In the next over, he did Dhoni's plan to give Chawla some confidence a bit of no-good when he carted the leg spinner for two huge sixes over long on and midwicket.

Bukhari got into the act as well, smashing two sixes off Nehra and one off Harbhajan, before Zaheer returned to enforce discipline, taking both batsmen out in the 47th over to ensure that India's bowling did not have to blush too furiously.

Chawla's day was best summed up by an incident in the 39th over. He started with a half-tracker so horrible schoolboys would blush to have bowled it --- it was dumped half way down the pitch, it was outside line of leg, it was a horror of a ball. Kervezee took a swing at a ball he could have left alone and gotten the wide, or swept behind square; all he managed to do was pick out Harbhajan Singh on the line at midwicket. As he saw his spin partner claim the catch, Chawla reacted with an embarrassed smile that stayed on his face as his mates came over to congratulate him.

It was that kind of day --- the spinner showed a palpable lack of control particularly on his leg breaks; on the few occasions when pressure was turned on, he reacted by losing even the little control he did have.

As for the other spinner, Harbhajan went another game without a single wicket to show for his efforts --- this despite a helpful track and mediocre opposition. 'Nuff said.

In sum, India's performance with the ball and in the field told us nothing we did not know --- the fielding remains full of holes waiting to be exploited; the bowling with the exception of Zaheer and, ironically, Yuvraj, remains club class --- and those are bad signs ahead of big games against South Africa and the West Indies.
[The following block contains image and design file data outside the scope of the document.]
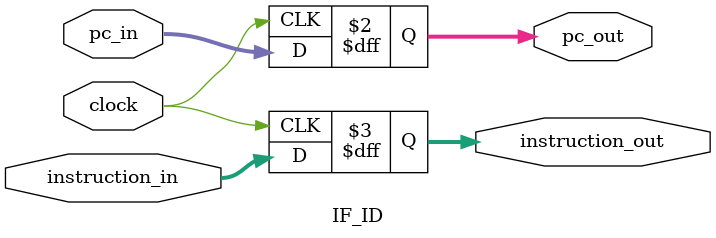
<source format=v>
module IF_ID(clock, pc_in, pc_out, instruction_in, instruction_out);

    input clock;
    input [31:0] pc_in;
    input [31:0] instruction_in;
    
    output reg [31:0] pc_out;
    output reg [31:0] instruction_out;
    
    always@(posedge clock) begin
        pc_out = pc_in;
        instruction_out = instruction_in;
    end
    
endmodule
</source>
All the excitement of India's chase was confined to the first ten overs, during which the combination of Virender Sehwag, Sachin Tendulkar and Yusuf Pathan plundered 83 runs off the Dutch bowling.

Sehwag (39 off 26) was murderous, continuing his practice of hitting the first ball of the Indian innings for a four and blasting 4 more boundaries and two sixes with stroke-play bordering on the arrogant.

Sachin Tendulkar (27 off 22), in contrast, was imperious, stroking six silken fours on both sides of the wicket with little regard for the identity of the bowler or the line and length of the deliveries he chose to hit.

Sehwag was particularly severe on the slow left arm of Pieter Seelar, whom he took for 11 runs off 4 balls faced (one four, one six, one single, thank you) while Sachin picked ten Doeschate for special attention, hammering his right arm medium offerings for 20 runs off 9 balls faced in course of an innings that saw him become the first player in history to cross 2000 runs in World Cups.

Both openers, and the promoted Pathan(11 off 10), fell to their own exuberance rather than to any special excellence in Seelar's bowling. Sehwag moved outside the line and tried to thump Seelar over point but only managed a slice to the fielder there; Tendulkar skipped down the track to Seelar and only managed to hole out to long off; a predetermined Pathan misread a quicker one, his bat was poised already for a full swing and all he managed with a hurried defensive prod was to pat it tamely back to the bowler.

The rest settled down to huff and puff their way to the target, creating artificial excitement with the loss of more wickets. Kohli playing all around a straight Borren delivery to be bowled off stump; Gambhir, who survived a run out opportunity, giving it away by moving too far across to a Bukhari delivery to be bowled leg stump off his thigh pad.

Sanity returned with MS Dhoni (19 off 40) and Yuvraj Singh (51 off 73) --- weighing in with the bat yet again in a second successive Man of the Match performance -- combining in unhurried fashion to walk the team past the target, with a 52 run unbeaten partnership at a sedate 3.9
MS Dhoni has said that India's strength is batting, and that the unit feels more comfortable chasing targets rather than setting them.

Since that statement, the Indians have played two lesser-rated sides. And the assessment that sticks in the mind is that of former skipper Sourav Ganguly, who in course of a commentary stint today said, "I know Dhoni prefers to chase, but the Indian team has looked far more assured batting first than chasing."